Even as one segment of the employment community, defense contractors and sub-contractors with large contracts, have lost the right to have arbitration agreements as a condition of employment, a summary of a recent law review article makes what it calls the "not so popular" argument in favor of such clauses. See, Jonathan Adler's of New York Law School's comment at The Obiter Dictum, A Not So Popular Argument Supporting the Use of Mandatory Arbitration Clauses.
Here's the money quote from the Obiter Dicta article:
Passage of the Arbitration Fairness Act of 2009 (which seems unlikely given its current status in both House and Senate committees) will cause more problems than it will solve. For instance, without the availability of mandatory arbitration, many parties will be more vulnerable to potential litigation and its associated uncertainties. As a result, overall transaction costs will increase. These costs will be directly passed to borrowers and franchisees. Employers will also pass these costs to business customers, albeit indirectly.
Two comments, first I am not as optimistic as the writer that the Arbitration Fairness Act will not pass; secondly, I think saying that being for mandatory arbitration is not a popular position, may be the understatement of the year.

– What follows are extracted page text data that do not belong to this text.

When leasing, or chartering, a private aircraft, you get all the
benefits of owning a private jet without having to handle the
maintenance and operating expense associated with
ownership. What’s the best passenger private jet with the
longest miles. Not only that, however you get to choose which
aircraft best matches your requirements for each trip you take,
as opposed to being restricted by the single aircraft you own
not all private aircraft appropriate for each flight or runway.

The problem with the argument that transaction costs will rise due to increased litigation is that this logic, taken down the slippery slope, leads to the conclusion that all litigation should simply be done away with. The argument writes litigation off as a "transaction cost". Of course litigation does come at a cost to society. But when laws are broken, society has to balance these costs off against the societal aspiration to justice and equality before the laws. How much are these values worth?